▸ **Data for this task**:
============
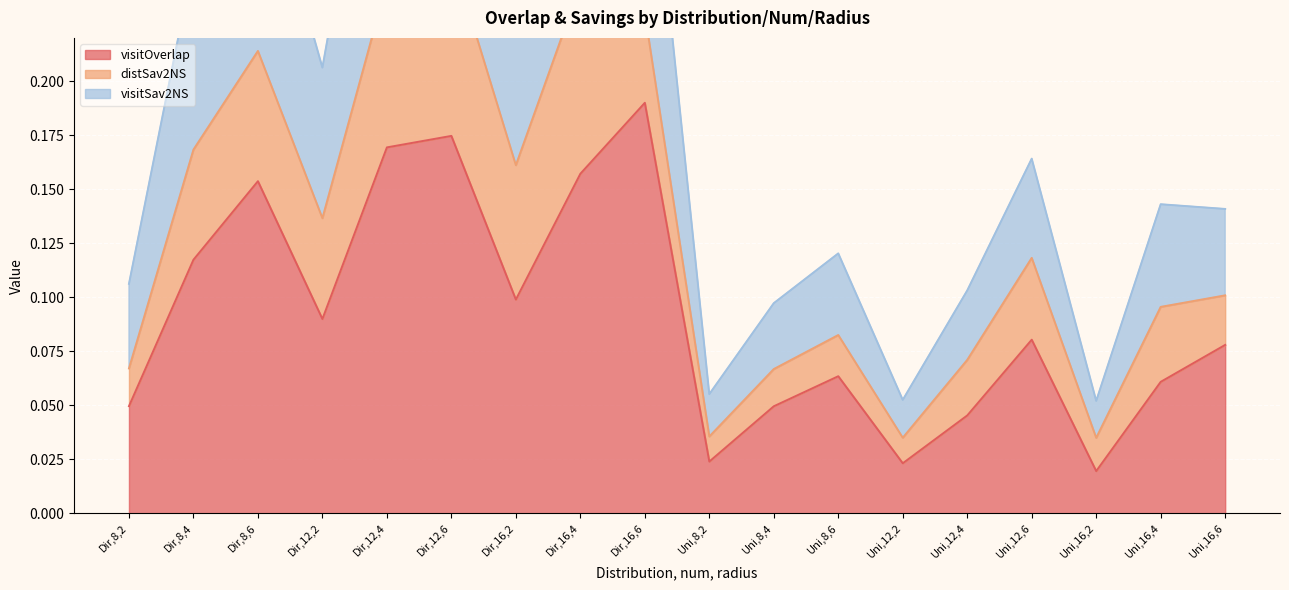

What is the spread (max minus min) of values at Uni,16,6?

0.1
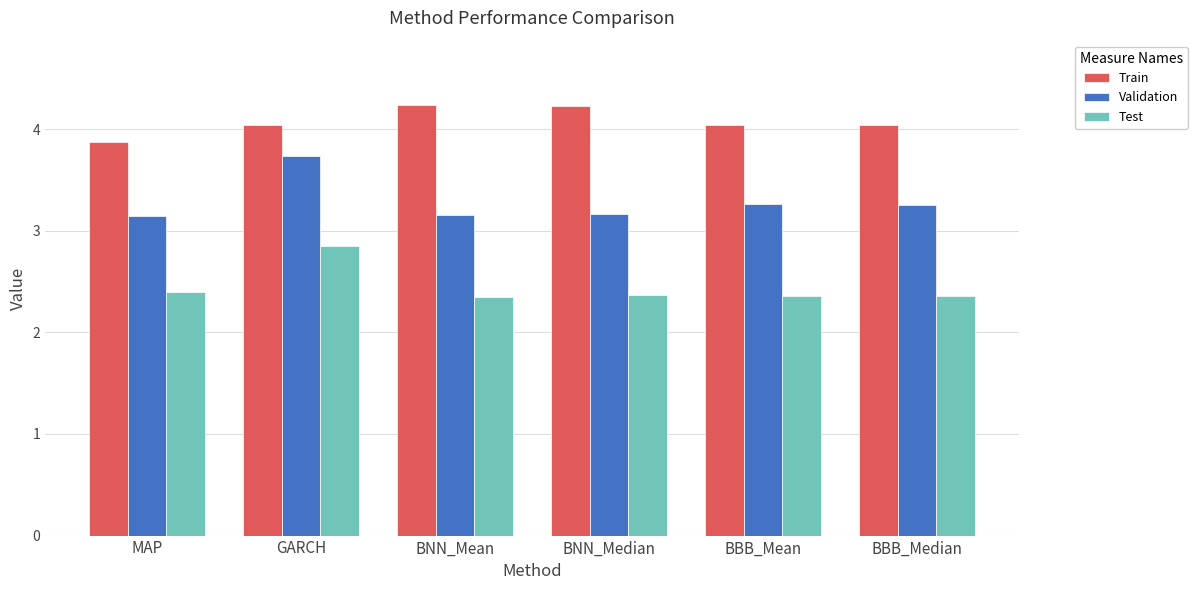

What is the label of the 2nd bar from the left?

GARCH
============
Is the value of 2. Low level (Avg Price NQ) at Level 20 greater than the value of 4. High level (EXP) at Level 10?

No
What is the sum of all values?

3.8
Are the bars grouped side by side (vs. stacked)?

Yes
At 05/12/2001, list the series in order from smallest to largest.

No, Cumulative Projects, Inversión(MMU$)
============
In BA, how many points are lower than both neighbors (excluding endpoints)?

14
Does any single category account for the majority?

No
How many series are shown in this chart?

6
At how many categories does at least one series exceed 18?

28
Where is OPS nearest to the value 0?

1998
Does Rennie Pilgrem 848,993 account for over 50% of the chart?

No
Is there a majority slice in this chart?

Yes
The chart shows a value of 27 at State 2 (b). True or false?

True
============
▸ **Task statement**: Count the lines in the records above that contain the string "series", with case counting. Reply with the number alone.

▸ **Result of the task**: 3